With Google Earth I sometimes travel the earth and visit places that I may never visit in real life. Curious, about the islands of New Zealand, looking for interesting topography and landscapes, I saw mysterious white dots in a wooded mountain landscape in the north of the South Island!  Are those natural erosions, man-made passages along the narrow roads through the forests, sacrificial sites, UFO remains…? It is not up to an artist to demystify them.

Carole Shepheard

Perhaps it was a shift from an urban environment to a rural one that forced an uncomfortable confrontation with my natural surroundings. This is probably best explained by the weeds that spring up unannounced and grow vigorously in unfriendly places, but also the regrowth of native trees that sometimes struggle for sun, air, water and food.  Attempts to cultivate and control have faded as my garden’s wilderness has become more enjoyable and rewarding. Despite my sporadic yearning for orderliness, it is the contrast between the northern and southern hemispheres that captivates me as we share the change of seasons, the velvety night sky, the growth of roadside blackberries, and the scent of things that only manifest at night.

Jose Van Tubergen

‘Her work is a search for legacy. Ruins and rituals tell the history of human beings with architecture or nature as background.’
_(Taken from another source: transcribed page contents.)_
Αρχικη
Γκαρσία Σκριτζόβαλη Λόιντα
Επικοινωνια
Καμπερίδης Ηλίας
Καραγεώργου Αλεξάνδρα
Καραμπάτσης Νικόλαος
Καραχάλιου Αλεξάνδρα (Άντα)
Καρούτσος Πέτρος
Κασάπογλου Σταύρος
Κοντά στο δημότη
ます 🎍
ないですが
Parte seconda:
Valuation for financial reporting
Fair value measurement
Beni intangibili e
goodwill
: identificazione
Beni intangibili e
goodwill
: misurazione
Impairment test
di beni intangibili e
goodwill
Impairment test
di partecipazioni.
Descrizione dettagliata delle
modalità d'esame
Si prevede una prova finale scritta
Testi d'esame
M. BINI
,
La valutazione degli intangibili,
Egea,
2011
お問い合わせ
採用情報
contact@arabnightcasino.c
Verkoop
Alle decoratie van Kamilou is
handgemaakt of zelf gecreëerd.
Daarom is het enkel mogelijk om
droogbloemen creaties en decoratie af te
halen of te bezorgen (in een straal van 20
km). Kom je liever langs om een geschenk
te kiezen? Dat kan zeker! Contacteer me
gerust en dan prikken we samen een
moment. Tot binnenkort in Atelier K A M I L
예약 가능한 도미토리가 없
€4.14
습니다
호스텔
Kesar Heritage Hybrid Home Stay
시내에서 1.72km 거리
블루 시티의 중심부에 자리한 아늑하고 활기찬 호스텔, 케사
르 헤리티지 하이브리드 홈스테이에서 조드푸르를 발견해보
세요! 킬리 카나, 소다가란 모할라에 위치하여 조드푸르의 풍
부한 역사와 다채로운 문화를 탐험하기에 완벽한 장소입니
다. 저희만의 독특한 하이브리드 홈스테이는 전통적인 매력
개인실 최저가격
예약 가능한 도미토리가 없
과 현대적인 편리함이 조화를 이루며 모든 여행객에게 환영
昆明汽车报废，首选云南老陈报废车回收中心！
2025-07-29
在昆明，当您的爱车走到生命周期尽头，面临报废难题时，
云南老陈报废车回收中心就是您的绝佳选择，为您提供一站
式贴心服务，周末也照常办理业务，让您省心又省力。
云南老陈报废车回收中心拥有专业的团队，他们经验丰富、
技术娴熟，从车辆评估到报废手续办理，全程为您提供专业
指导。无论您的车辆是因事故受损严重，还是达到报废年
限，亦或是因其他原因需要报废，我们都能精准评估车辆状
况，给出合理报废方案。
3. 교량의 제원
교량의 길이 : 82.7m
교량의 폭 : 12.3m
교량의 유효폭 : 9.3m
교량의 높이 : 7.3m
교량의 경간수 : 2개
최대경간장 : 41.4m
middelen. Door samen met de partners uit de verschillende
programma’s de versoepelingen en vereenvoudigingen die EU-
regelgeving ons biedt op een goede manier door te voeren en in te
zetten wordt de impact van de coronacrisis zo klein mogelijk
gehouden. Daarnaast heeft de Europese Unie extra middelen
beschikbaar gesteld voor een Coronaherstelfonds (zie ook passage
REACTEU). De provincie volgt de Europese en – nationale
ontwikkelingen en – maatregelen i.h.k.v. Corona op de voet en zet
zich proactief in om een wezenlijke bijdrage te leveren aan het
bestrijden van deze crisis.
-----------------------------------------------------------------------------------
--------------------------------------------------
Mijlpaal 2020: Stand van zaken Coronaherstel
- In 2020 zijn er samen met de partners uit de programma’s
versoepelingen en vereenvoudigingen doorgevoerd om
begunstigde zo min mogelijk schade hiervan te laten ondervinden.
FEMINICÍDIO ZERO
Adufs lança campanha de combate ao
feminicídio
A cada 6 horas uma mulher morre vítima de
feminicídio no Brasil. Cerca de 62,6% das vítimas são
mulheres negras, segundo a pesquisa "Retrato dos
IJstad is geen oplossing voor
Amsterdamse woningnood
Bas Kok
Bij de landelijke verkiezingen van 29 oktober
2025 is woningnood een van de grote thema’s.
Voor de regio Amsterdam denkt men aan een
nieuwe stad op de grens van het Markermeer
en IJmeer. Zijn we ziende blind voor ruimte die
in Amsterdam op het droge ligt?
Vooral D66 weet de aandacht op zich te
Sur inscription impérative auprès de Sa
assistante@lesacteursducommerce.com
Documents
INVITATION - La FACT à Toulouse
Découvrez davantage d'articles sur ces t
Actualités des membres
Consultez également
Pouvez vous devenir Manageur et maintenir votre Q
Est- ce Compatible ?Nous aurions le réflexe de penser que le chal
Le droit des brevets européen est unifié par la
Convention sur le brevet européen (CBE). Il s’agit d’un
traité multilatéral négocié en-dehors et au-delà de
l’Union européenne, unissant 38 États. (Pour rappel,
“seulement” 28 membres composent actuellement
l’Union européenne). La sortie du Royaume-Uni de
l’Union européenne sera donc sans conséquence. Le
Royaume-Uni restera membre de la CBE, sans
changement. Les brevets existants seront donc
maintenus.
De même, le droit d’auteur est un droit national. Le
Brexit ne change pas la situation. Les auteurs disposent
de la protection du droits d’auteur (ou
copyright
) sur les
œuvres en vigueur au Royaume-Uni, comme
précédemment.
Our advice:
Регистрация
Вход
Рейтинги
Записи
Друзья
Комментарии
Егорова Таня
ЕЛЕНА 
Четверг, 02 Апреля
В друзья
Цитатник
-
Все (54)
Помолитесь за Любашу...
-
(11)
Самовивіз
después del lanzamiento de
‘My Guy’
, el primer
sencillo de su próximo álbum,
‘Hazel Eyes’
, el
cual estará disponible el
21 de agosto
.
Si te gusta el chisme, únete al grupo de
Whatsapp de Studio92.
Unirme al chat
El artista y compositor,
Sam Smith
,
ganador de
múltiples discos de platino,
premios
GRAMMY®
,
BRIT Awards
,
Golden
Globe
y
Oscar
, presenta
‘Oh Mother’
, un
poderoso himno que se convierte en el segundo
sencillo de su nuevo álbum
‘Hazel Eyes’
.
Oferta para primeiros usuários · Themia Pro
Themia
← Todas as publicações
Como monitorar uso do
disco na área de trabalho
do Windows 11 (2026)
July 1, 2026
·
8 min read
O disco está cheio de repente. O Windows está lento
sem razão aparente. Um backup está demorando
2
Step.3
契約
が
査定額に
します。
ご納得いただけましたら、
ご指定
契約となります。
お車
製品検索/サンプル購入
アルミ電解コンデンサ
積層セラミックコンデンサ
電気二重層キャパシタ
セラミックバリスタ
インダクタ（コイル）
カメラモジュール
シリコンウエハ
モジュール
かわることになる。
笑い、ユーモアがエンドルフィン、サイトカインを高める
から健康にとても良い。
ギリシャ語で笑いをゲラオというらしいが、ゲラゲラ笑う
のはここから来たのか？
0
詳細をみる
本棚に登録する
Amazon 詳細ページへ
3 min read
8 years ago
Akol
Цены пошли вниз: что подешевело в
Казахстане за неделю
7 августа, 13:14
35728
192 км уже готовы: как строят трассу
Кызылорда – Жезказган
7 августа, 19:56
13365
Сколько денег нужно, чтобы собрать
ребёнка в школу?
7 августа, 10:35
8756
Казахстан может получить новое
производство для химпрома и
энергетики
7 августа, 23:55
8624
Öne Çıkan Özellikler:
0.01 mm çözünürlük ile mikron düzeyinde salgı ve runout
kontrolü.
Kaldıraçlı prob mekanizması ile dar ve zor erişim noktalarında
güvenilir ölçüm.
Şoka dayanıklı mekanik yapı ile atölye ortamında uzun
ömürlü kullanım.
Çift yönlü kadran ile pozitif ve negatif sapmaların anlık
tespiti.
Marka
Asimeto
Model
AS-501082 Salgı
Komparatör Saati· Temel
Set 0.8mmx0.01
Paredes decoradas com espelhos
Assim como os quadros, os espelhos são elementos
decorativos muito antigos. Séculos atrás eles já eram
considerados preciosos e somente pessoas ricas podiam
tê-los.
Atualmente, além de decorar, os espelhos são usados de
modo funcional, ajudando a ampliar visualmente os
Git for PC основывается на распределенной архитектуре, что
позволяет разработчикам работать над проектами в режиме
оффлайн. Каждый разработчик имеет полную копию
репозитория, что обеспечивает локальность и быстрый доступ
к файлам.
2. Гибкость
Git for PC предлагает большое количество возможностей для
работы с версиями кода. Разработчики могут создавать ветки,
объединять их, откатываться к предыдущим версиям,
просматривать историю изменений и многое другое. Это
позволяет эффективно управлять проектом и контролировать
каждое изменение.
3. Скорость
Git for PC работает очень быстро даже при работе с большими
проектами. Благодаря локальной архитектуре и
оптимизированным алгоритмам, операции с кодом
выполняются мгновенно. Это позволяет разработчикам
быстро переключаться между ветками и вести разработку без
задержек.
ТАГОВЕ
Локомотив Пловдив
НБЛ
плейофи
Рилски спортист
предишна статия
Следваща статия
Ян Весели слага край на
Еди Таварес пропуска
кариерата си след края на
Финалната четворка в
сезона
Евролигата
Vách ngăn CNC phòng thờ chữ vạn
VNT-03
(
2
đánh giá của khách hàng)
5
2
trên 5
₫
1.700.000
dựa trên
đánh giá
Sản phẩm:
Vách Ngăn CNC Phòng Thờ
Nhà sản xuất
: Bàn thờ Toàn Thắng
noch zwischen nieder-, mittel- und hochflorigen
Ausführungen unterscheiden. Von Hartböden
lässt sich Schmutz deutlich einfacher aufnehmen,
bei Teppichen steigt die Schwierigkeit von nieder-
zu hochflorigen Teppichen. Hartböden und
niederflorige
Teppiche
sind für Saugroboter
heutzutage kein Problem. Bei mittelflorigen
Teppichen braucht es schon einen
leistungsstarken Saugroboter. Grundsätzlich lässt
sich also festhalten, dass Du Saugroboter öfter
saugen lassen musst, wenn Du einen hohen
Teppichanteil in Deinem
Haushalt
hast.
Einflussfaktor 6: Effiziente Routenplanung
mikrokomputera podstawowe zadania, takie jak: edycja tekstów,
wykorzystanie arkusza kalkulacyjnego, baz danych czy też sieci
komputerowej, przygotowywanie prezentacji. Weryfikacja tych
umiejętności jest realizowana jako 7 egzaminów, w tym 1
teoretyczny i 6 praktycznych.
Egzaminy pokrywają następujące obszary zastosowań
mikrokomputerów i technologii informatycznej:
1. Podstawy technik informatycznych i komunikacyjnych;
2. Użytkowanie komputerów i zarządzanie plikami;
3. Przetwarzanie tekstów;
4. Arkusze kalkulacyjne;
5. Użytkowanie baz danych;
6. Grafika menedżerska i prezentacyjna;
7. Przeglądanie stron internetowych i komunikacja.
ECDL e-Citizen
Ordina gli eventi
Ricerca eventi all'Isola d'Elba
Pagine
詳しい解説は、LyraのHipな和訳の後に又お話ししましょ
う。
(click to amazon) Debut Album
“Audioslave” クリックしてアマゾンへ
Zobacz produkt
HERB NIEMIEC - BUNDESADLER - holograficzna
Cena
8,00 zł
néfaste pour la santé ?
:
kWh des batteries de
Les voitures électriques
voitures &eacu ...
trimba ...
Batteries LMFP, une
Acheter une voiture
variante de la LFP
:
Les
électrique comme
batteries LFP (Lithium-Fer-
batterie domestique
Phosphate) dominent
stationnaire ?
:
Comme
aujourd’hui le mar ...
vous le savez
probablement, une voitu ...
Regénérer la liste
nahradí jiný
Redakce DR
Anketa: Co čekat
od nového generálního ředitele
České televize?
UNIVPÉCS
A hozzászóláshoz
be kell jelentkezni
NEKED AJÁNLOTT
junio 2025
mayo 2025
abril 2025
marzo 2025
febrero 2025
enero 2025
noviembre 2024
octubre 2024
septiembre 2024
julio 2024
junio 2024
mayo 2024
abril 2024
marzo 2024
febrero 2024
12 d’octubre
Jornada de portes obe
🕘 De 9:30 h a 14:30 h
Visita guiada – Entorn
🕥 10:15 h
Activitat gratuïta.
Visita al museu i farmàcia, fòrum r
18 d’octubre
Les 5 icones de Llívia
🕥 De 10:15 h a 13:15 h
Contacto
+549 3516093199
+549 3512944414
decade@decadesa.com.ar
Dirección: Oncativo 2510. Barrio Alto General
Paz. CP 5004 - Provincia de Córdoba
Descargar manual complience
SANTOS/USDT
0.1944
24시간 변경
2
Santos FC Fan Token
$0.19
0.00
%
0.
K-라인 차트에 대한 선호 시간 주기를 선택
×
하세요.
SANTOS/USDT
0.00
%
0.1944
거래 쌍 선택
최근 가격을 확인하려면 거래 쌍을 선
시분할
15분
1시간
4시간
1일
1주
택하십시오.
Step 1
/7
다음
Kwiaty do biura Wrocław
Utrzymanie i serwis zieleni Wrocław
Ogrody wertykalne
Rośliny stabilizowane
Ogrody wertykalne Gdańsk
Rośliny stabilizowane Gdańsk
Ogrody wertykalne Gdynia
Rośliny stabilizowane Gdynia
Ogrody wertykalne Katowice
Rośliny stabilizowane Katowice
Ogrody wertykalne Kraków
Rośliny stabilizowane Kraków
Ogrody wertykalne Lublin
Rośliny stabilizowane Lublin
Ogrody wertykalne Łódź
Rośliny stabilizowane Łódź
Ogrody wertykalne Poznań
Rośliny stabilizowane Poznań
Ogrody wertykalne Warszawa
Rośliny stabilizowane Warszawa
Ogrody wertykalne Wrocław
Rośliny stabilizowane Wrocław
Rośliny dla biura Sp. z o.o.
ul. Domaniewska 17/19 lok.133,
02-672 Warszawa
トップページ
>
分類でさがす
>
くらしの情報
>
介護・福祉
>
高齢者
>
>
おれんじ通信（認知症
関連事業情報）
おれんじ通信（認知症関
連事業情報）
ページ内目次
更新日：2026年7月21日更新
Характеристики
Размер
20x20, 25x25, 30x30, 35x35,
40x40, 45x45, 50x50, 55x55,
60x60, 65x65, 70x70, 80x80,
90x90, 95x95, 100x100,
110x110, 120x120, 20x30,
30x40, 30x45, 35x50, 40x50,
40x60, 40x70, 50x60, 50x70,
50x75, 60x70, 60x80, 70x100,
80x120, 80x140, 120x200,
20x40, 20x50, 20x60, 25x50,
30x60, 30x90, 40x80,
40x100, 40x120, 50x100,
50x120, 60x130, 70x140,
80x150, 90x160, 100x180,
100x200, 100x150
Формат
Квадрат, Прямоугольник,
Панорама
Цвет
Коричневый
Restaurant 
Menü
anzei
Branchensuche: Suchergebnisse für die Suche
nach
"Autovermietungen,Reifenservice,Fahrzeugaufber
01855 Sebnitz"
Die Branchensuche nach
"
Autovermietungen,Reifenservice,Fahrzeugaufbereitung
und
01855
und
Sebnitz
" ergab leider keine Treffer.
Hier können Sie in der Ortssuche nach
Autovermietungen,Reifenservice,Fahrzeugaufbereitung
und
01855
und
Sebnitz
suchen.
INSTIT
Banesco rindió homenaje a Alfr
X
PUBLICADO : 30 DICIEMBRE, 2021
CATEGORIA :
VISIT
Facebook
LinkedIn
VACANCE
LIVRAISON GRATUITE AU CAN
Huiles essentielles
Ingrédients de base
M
Her work explores a record of mankind’s legacy: ancient walls, ruins, smeared and broken windows and doors, peeling walls and graffiti, created by the power and violence of people and nature. The transience is placed in another context and transformed into an abstract image.

The past is translated into the present.

A new history arises.

Eric van der Wal

The kiwi and the osier. When thinking about New Zealand my first thought was that, in addition to its natural beauty, it was the home to a strange, unique bird named kiwi.  I used to make many linocuts of birds, and later those birds turned into clouds, which in turn became landscapes.  I still make landscapes, but now I focus on details.  Such as, for example, the osiers that are put into the dunes to break the wind and to capture the spraying sand.  The feathering of the kiwi reminds me of those semi-decayed osiers in the dunes.  This is how the circle closes.